Aslında sanat eserlerinde bir insanın yaşayışı,yaşamı anlayışı ve yaşadıklarını farklı yollarla aktarması söz konusu. Sanat üretiminde bulunmayan insanlar örneğin gün içinde yaşadıklarını nasıl konuşarak aktarıyorsa,sanatçı da kendi yaşadıklarını heykelle anlatıyor.


-Burada insanlara aktaramadığımız şey şu, aslında bu insanlar da senin yaşadıklarını ya da yaşadığına benzer şeyleri yaşadılar, düşündüler. Hem de örneğin bu toprak üzerinde, buradaki eserde sen varsın, burada da sen varsın, senin hislerin var.

Bununla tırnak içinde ilgilenen bazı insanların da yaklaşımıyla alakalı da biraz.
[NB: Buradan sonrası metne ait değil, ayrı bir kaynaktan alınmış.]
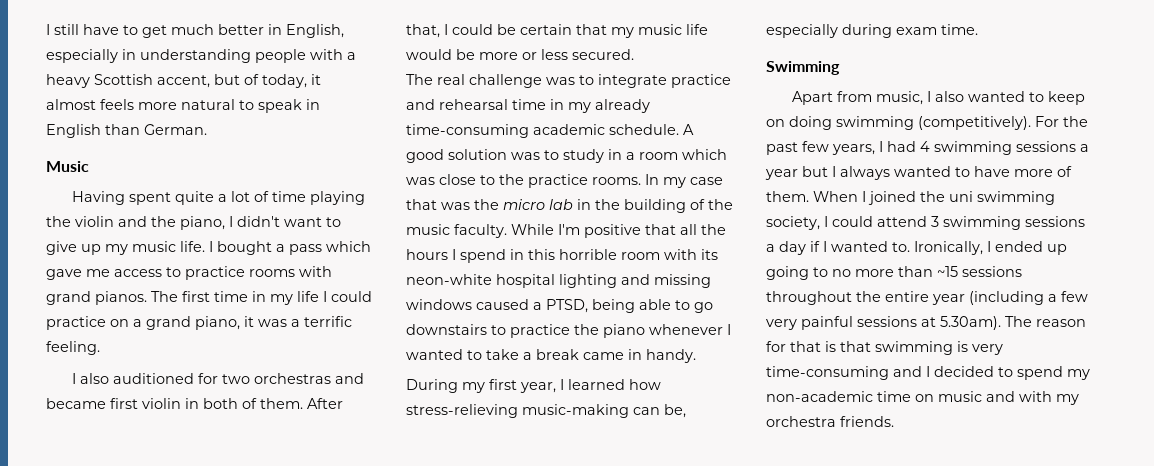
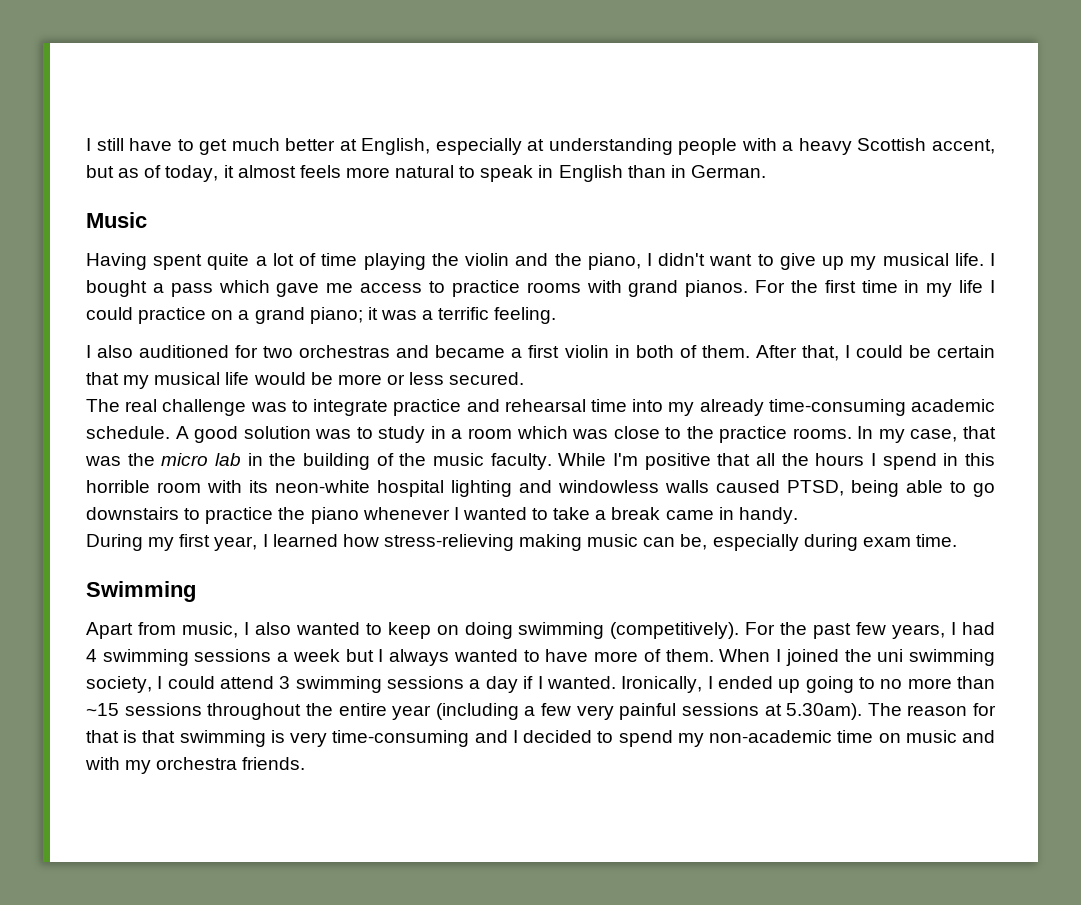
[268,24,282,35] in -> [339,139,357,151] at
[122,49,136,60] in -> [527,139,545,151] at
(240, 79) none -> [118,168,140,178] as
(140, 129) none -> [670,165,686,178] in
[132,241,176,252] music -> [882,253,949,266] musical
[151,291,178,302] The -> [755,280,818,293] For the
[195,316,240,330] piano, -> [309,307,363,324] piano;
(106, 403) none -> [511,348,523,358] a
[638,24,682,35] music -> [154,372,221,385] musical
[550,99,564,110] in -> [632,399,664,412] into
[690,177,723,185] case -> [910,429,958,442] case,
[654,274,711,288] [406,299,542,310] missing windows caused a -> [558,480,780,493] windowless walls caused
[522,404,629,418] music-making -> [519,534,639,551] making music
[765,169,798,180] year -> [292,649,340,662] week
[831,241,910,252] wanted to. -> [546,676,616,689] wanted.

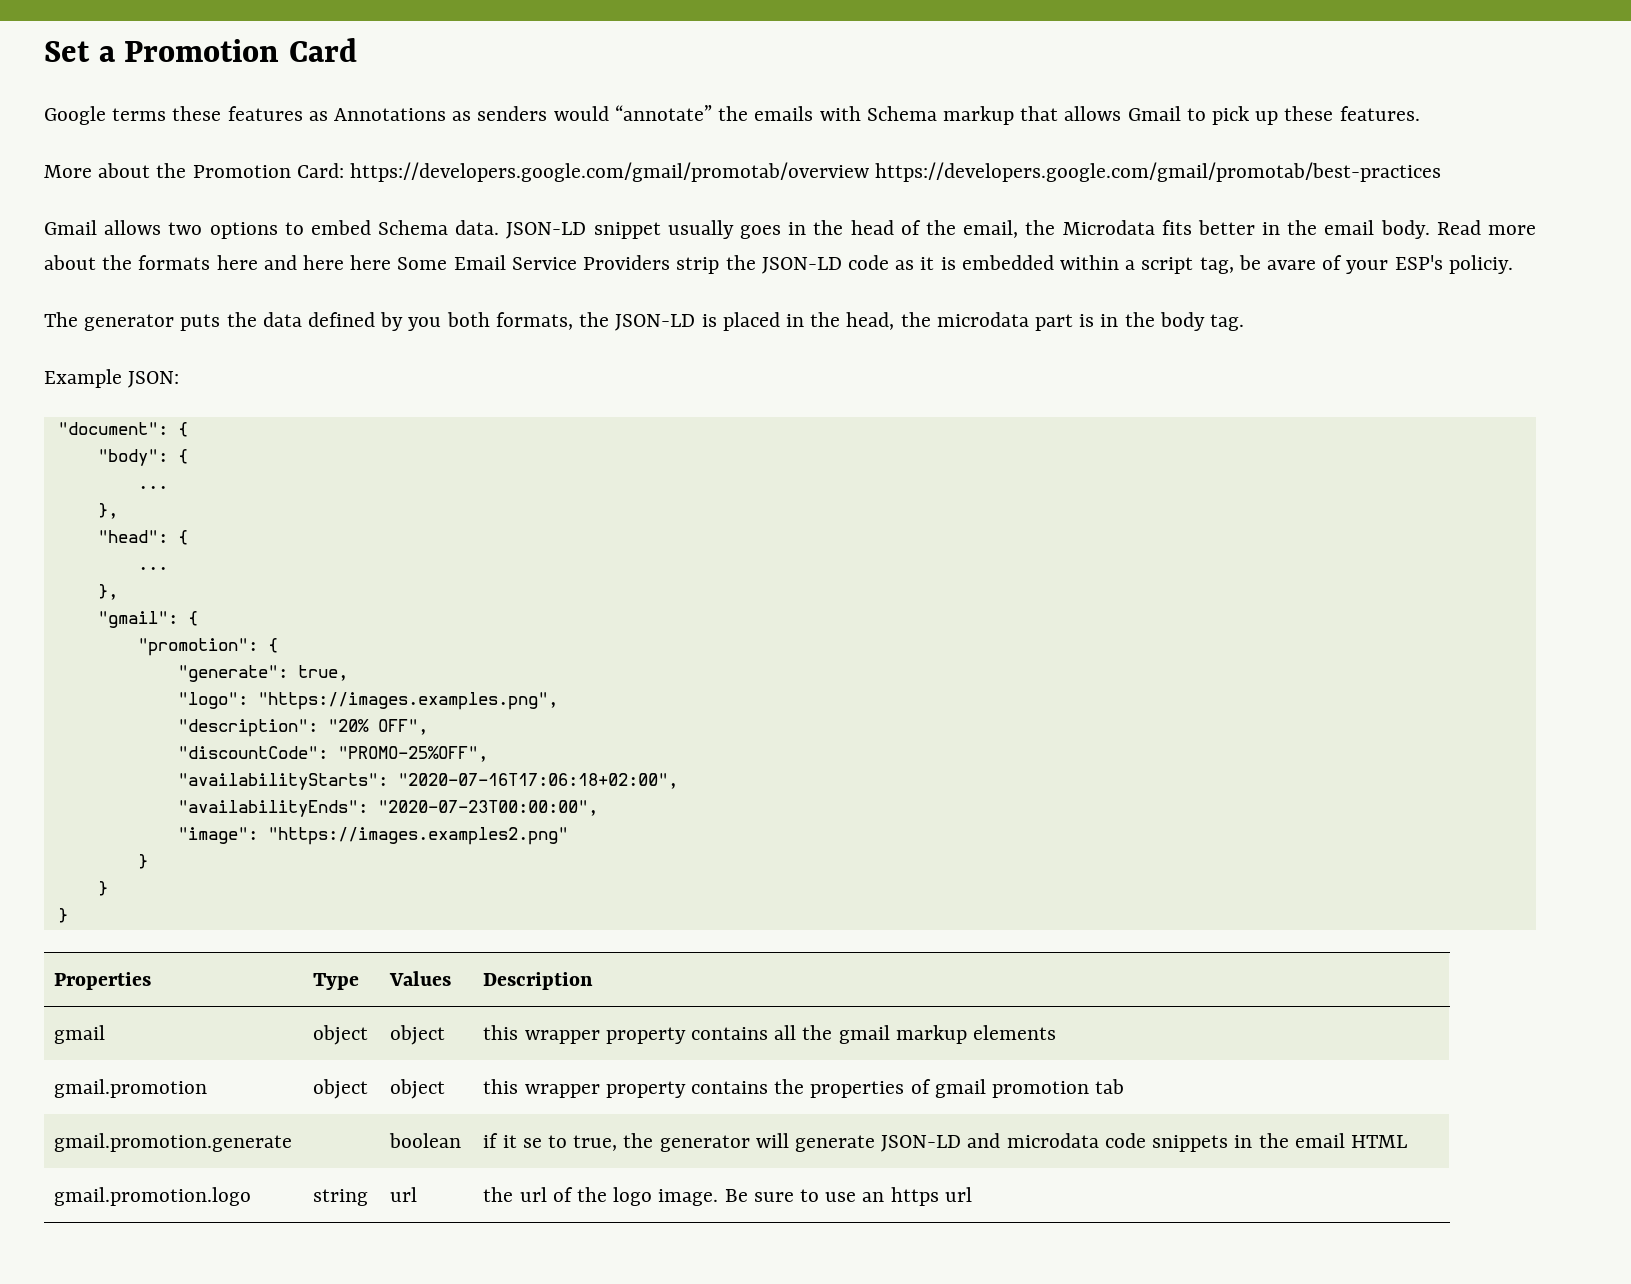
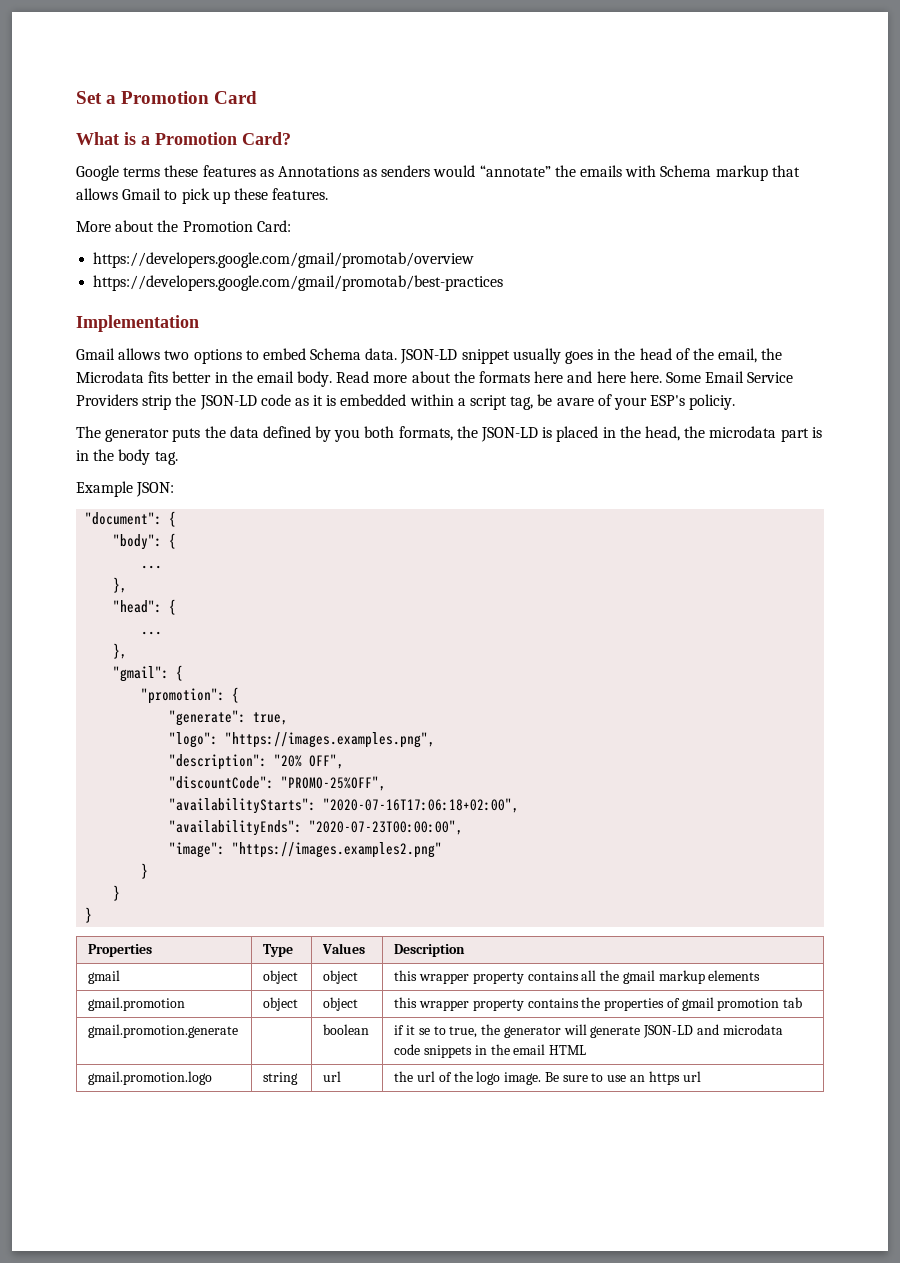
(358, 50) none -> [76,132,291,145] // What is a Promotion Card?
(344, 170) none -> (291, 226) //
(870, 172) none -> (475, 260) //
(1442, 172) none -> [76,315,199,332] // Implementation
[350,255,392,270] here -> [629,371,662,383] here.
Bu yüzden insanlar sanıyor ki müzeye gittiklerinde karşılaştıkları şeyi anlayamayacaklar. Sizin de söylediğiniz gibi,aslında orada olanın kendileri olduğunu bilseler, kendilerini bulacaklarını bilseler farklı olacak.


-İşte bu müzenin en büyük ödevi de bu. İnsanları çekinip uzak kalacağı değil de onları çeken, kucaklayan bir yapıya sahip olması.İnsanların burada kendilerine ait bir şeyler bulabilmesi. Herkesin içselleştirme süreci farklıdır, burada bu imkanları oluyor ve buradan olumlu hissederek ayrılıyorlar. Diğer sergilerde ya da galerilerde böyle bir sakinlikte ve uzun süreçte bunu deneyimleme şansları olamayabiliyor.

Biraz klasik bir söylem olacak ama siz burada sanatı toplum için yapıyorsunuz,


-Aynen, sonra da sanatı sanat için yapacağız. Önce sanatı topluma tam anlamıyla bir hissettirelim sonra topyekûn sanatı sanat için yapacağız. (Gülüyoruz)

Asya Tok
Giyotin, (2014)
Ahşap, metal ve alçı,
136x126x45 cm

Çok merak ettiğim bir soruya gelelim,bünyenizde sanat tarihçisi çalışıyor mu?


-Bir sanat tarihçisiyle çalışmıyoruz. Ancak bahsettiğim gibi bu müzede ve koleksiyonun yönünde  emekleri geçen değerli bir dost meclisi var diyebiliriz.

Ve sizden bahsedelim Can Bey,


-Fotoğrafla ilgilenen bir sanatçıyım. Görsel olan şeylere ilgim hep vardı. Fotoğraf sanırım biraz biriktirmekle alakalı olduğu için daha çok fotoğrafa yöneldim.

Fotoğraf çok geniş bir yönelim alanına sahip,galerilerle yolunuz nasıl kesişti peki?


-Bunu sadece fotoğrafla sınırlamak istemiyorum aslında, fotoğrafla ilgilenen bir sanatçıyım demek daha doğru. Çünkü sanatın farklı alanlarına da yönelme eğilimi olan bir sanatçıyım. Fotoğraflara bakışım da sadece yakaladığım an değildir, klasik duruşun dışında olarak keser, yapıştırır farklı işler ortaya çıkarırım. Galerilerle de ilk tanışmam 2009-2010’da İstanbul’a yerleştiğim dönemde oldu.